[TASK TO COMPLETE]
Quote every line of the records verbatim, leaving the pictures out of your answer.

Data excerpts
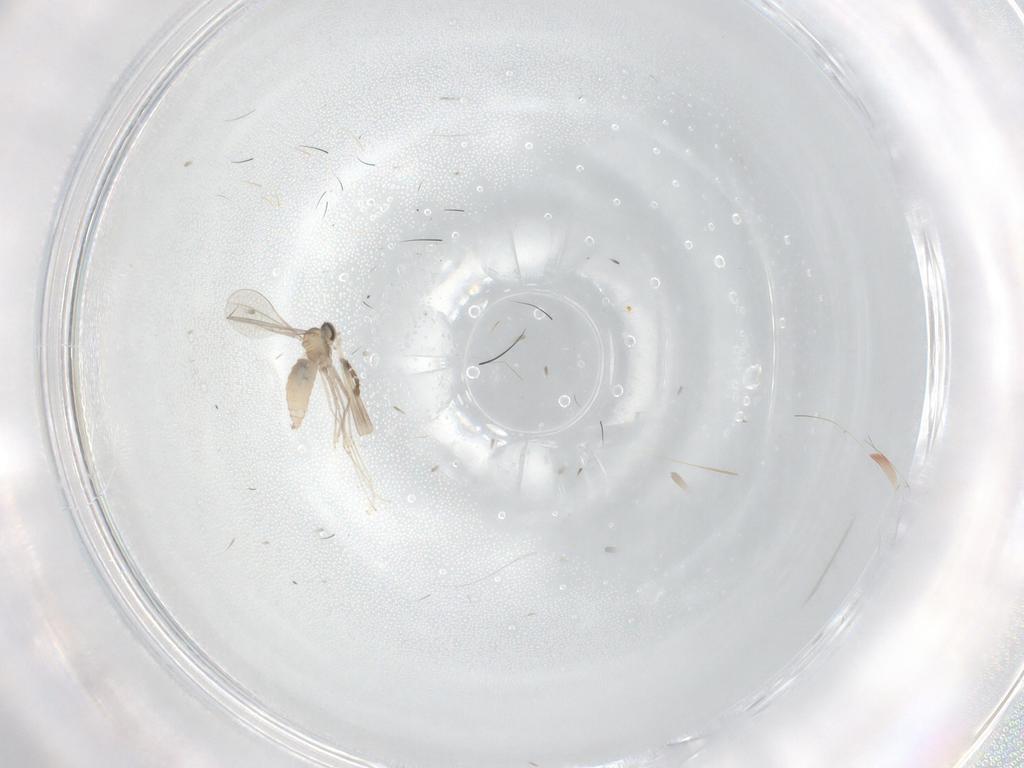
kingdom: Animalia
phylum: Arthropoda
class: Insecta
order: Diptera
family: Cecidomyiidae
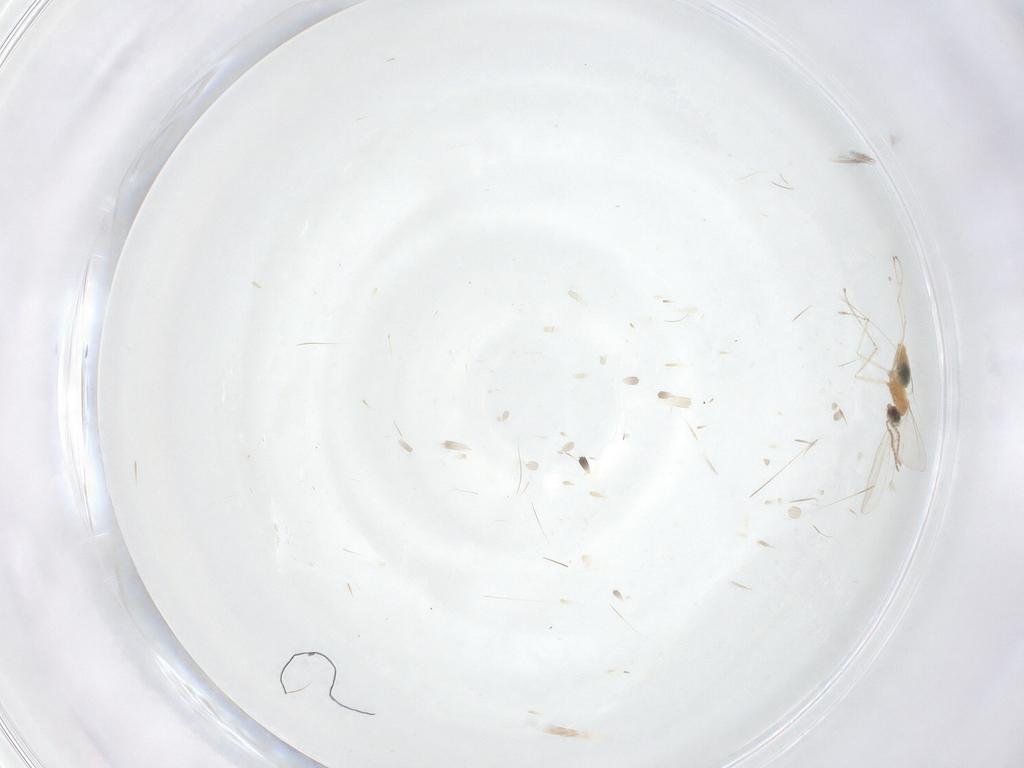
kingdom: Animalia
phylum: Arthropoda
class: Insecta
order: Diptera
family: Cecidomyiidae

[EXPECTED ANSWER]
kingdom: Animalia
phylum: Arthropoda
class: Insecta
order: Diptera
family: Cecidomyiidae
kingdom: Animalia
phylum: Arthropoda
class: Insecta
order: Diptera
family: Cecidomyiidae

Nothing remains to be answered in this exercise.